With this, the retail price per litre of diesel from October 1 will be Rs.44.95 in Delhi, Rs.48.71 in Kolkata, Rs.52.08 in Mumbai and Rs.46.08 in Chennai.
On September 1, petrol price was cut by Rs.2 per litre and diesel by Rs.0.50 a litre.
On Wednesday, the Maharashtra government decided to levy a surcharge of Rs. 2 on petrol and diesel, effective from October 1.
India’s subsidies to petrol and diesel between October 2018 and June 2019 amounted to almost three times the three-year government budget for electric vehicle (EV) support, a new study revealed on Thursday.
The study by Global Subsidies Initiative (GSI) of the International Institute for Sustainable Development (IISD) said the government could redirect the money collected in tax via petrol and diesel towards EVs and see far more growth.
Despite the commitment to reduce air pollution and achieve at least 30 per cent of new vehicle sales being electric by 2030, the Indian government subsidised conventional transport by Rs 26,957 crore over the last nine months, far outpacing the Rs 10,000 crore spending over three years on its flagship EV program and faster adoption and manufacturing of electric vehicles.

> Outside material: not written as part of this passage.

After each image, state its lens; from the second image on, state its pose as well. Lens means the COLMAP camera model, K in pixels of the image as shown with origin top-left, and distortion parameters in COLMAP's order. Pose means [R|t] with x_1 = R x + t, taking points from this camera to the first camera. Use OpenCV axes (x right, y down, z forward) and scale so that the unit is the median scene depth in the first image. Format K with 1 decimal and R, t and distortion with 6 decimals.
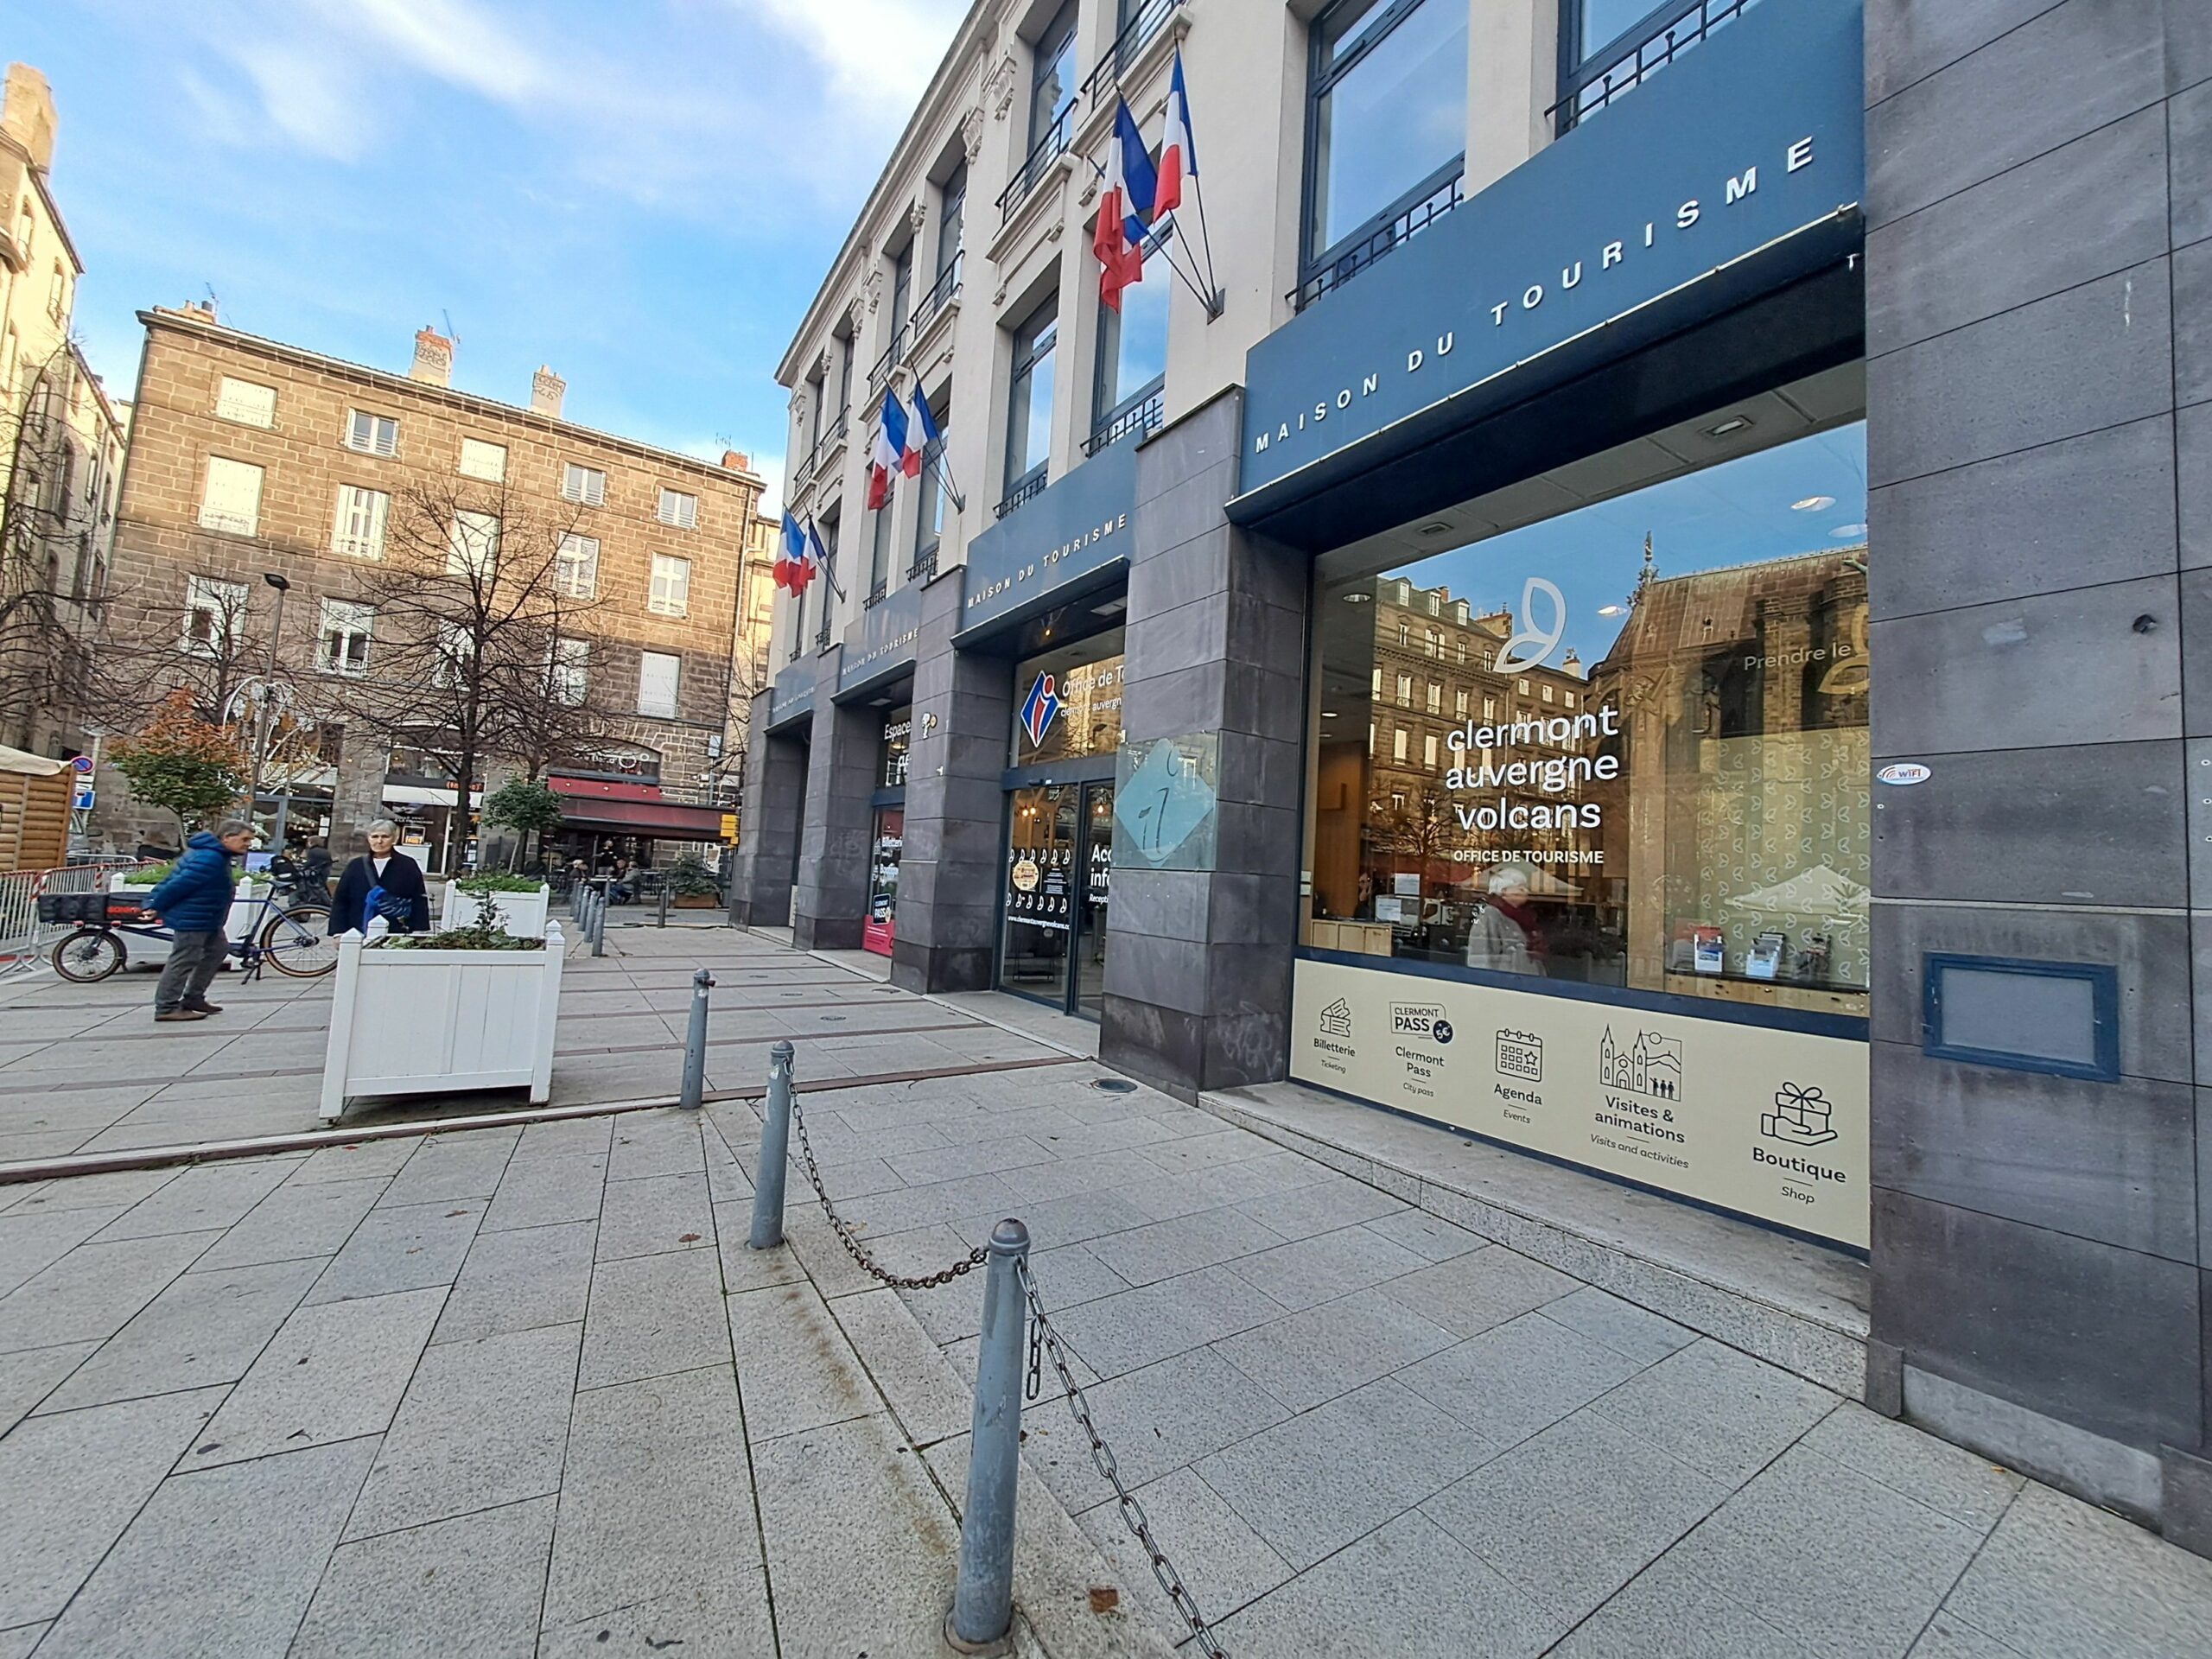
lens RADIAL K [[877.6, 0, 1102.1], [0, 877.6, 821.4], [0, 0, 1]] dist [-0.001098, 0.000190]
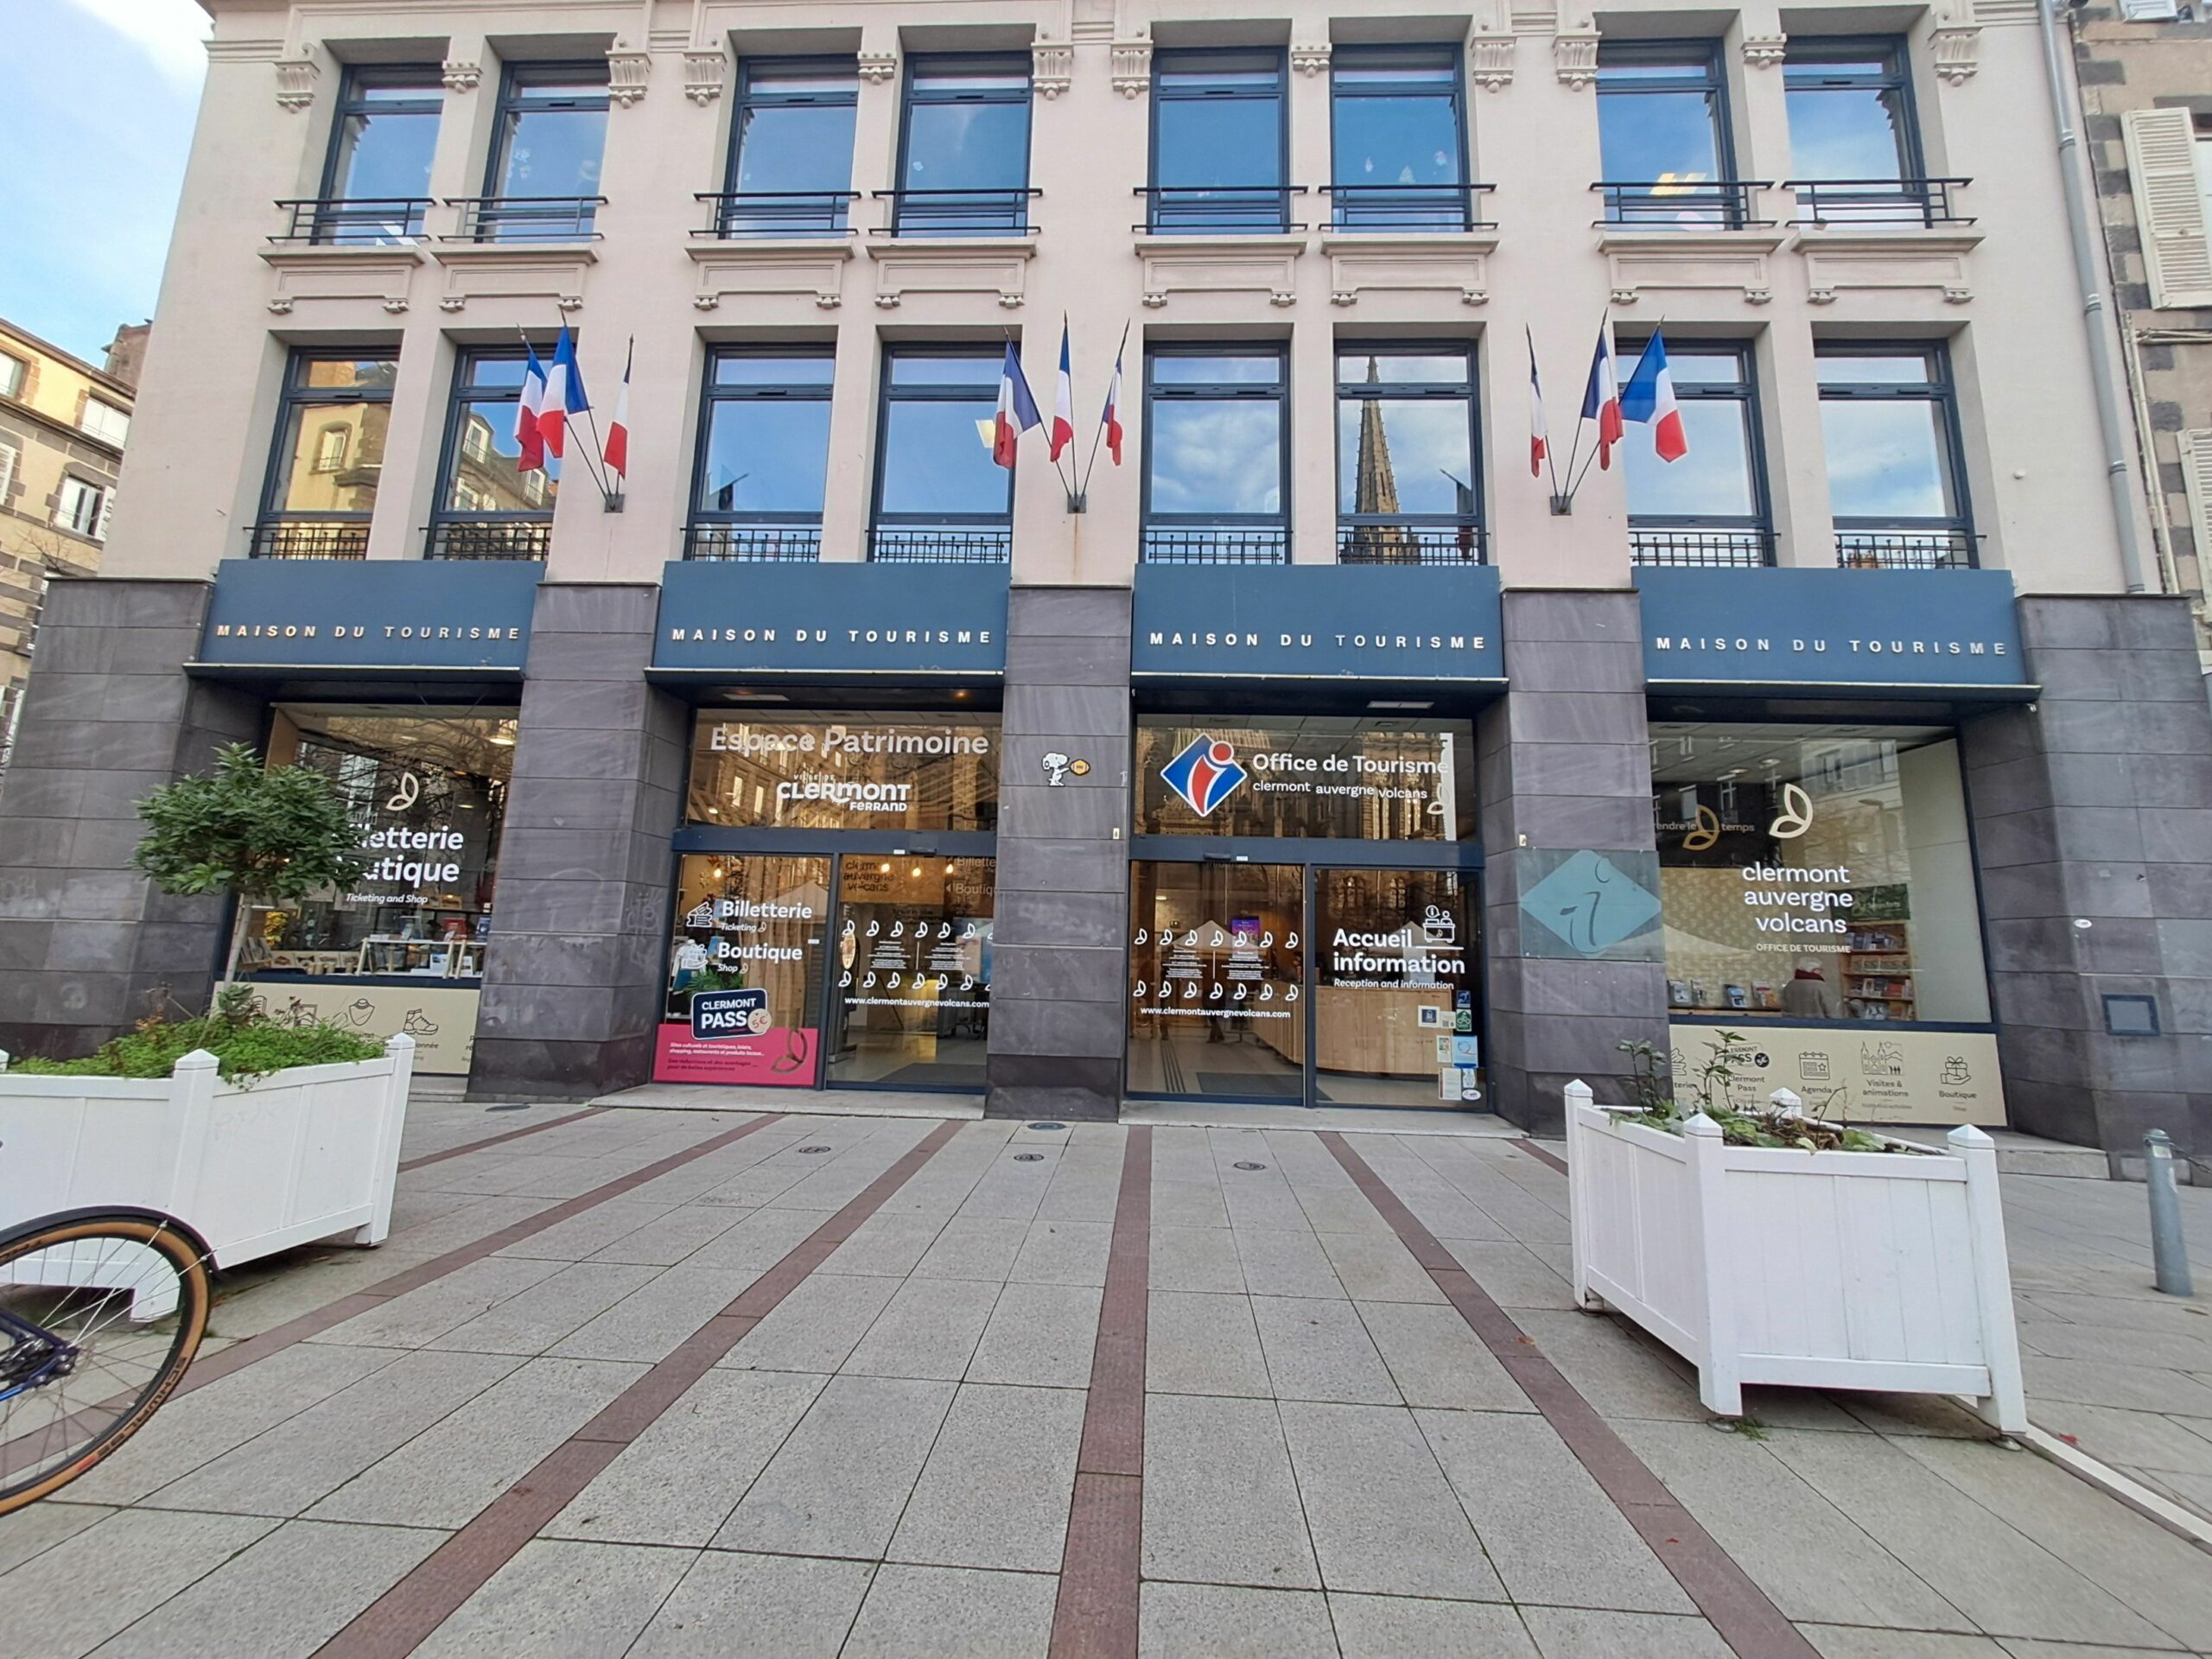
lens RADIAL K [[877.6, 0, 1102.1], [0, 877.6, 821.4], [0, 0, 1]] dist [-0.001098, 0.000190]
pose [[0.585231, 0.081006, 0.806810, -1.620092], [-0.046486, 0.996713, -0.066353, -0.027687], [-0.809533, 0.001326, 0.587073, 1.041339]]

“The cuts to fuel excise and oil company margins announced late last year resulted in a major drop in government revenue. The money would have been better spent in supporting India’s ambitious agenda to adopt EVs and renewable energy rather than perpetuating dependence on petrol and diesel,” IISD Associate Tara Laan said in a statement.
India is heavily reliant on fossil fuels in the transport sector, which contributes to greenhouse gas emissions and alarming levels of air pollution.
Transitioning to EVs could reduce the level of toxic air pollutants relative to conventional vehicles and shift the source of these emissions away from cities.
“With the decision to reinstate the fuel excise and further lower GST on EVs, the government is back on the right track,” said Purva Jain, GSI India Program Consultant and co-author of the report.
“It should also allocate some of the fuel excise and road and infrastructure cess to boost support to EVs,” said Jain.
This would help in reducing dependence on imported crude oil and improve air quality.
“Price cuts for petrol and diesel have the opposite effect, sending motorists a price signal to continue using fuel and, more importantly, a message that the government intends to intervene when international oil prices escalate.”
A main recommendation of the study is to reallocate subsidies for oil and fuel to programs that support India’s clean energy transition, including implementing additional policies that would support the EV market.
“We recommend that government implements pricing policies that promote EV charging during times when renewable electricity is being generated,” said Laan.